Pérez framed it clearly in his May press conference: "There's no precedent for this in the history of world football. It's the biggest corruption case ever." Whether that's political theatre or genuine legal strategy, UEFA hasn't closed the case — and president Aleksander Ceferin called it "one of the most serious I've ever seen in football" back in 2023.
The precedents, though, are not encouraging for Madrid. Marseille won the 1993 Champions League, got caught in a match-fixing scandal, lost their French league title, and were banned from defending their European crown — but UEFA left the trophy on the shelf. Juventus lost their 2004-05 and 2005-06 Serie A titles in the Calciopoli scandal, but their European results from that period were untouched. UEFA has never, in its history, stripped a club of a title after winning the final.
The jurisdiction problem
There's another wall Madrid will run into. UEFA has no authority over La Liga. Even if the governing body decided to act — and that's a significant if — they could only touch the Champions League titles.
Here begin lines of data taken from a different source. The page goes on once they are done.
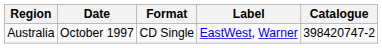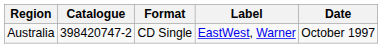columns swapped: Date <-> Catalogue
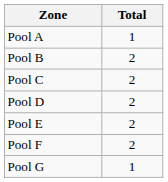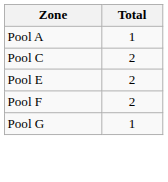- row: Pool B | 2
- row: Pool D | 2
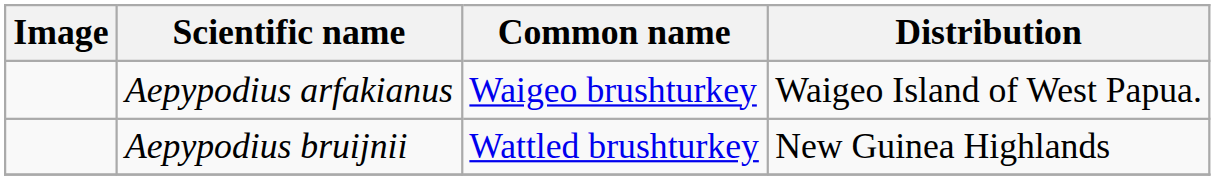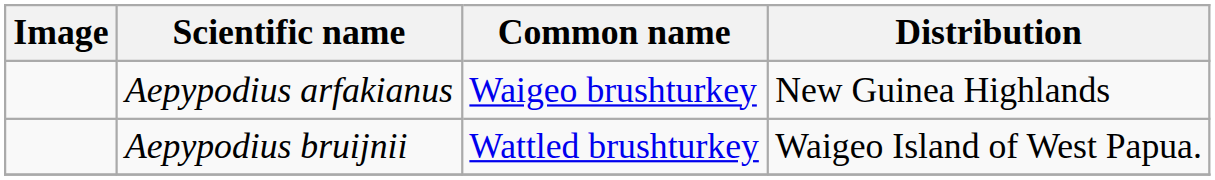Aepypodius arfakianus | Distribution: Waigeo Island of West Papua. -> New Guinea Highlands
Aepypodius bruijnii | Distribution: New Guinea Highlands -> Waigeo Island of West Papua.
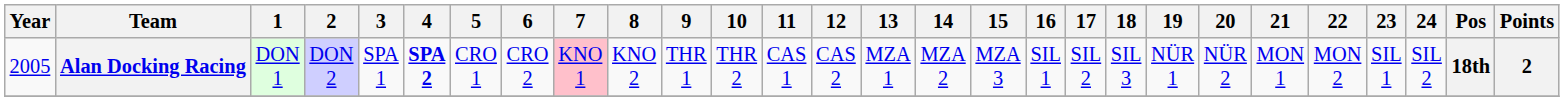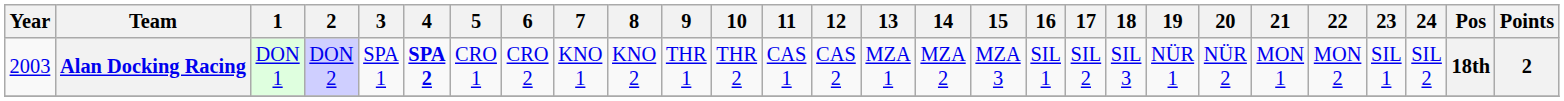Alan Docking Racing | Year: 2005 -> 2003
Alan Docking Racing | 7: pink background -> no background
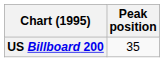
Spain's domestic haul from those years stays put regardless of what Brussels or Nyon decides.
Barcelona, for their part, threatened legal action of their own after Pérez went public in May, saying they were "carefully examining" his accusations. That sets up a protracted fight across multiple jurisdictions, with outcomes that won't arrive quickly.
The public bribery charges against Negreira were dropped in 2024 — he was ruled not to be a public official under the relevant law. The investigation pivoted to sports corruption instead, and it's still live. That distinction matters enormously for how far any UEFA action could actually reach.
For anyone tracking the odds on Barcelona's Champions League involvement next season, this case adds a layer of genuine uncertainty that wasn't there a year ago. UEFA remaining "open to action" is not the same as action. But it's not nothing either.
Ceferin's 2023 quote still hangs over this: "one of the most serious I've ever seen in football." That's the UEFA president, not a Madrid press release.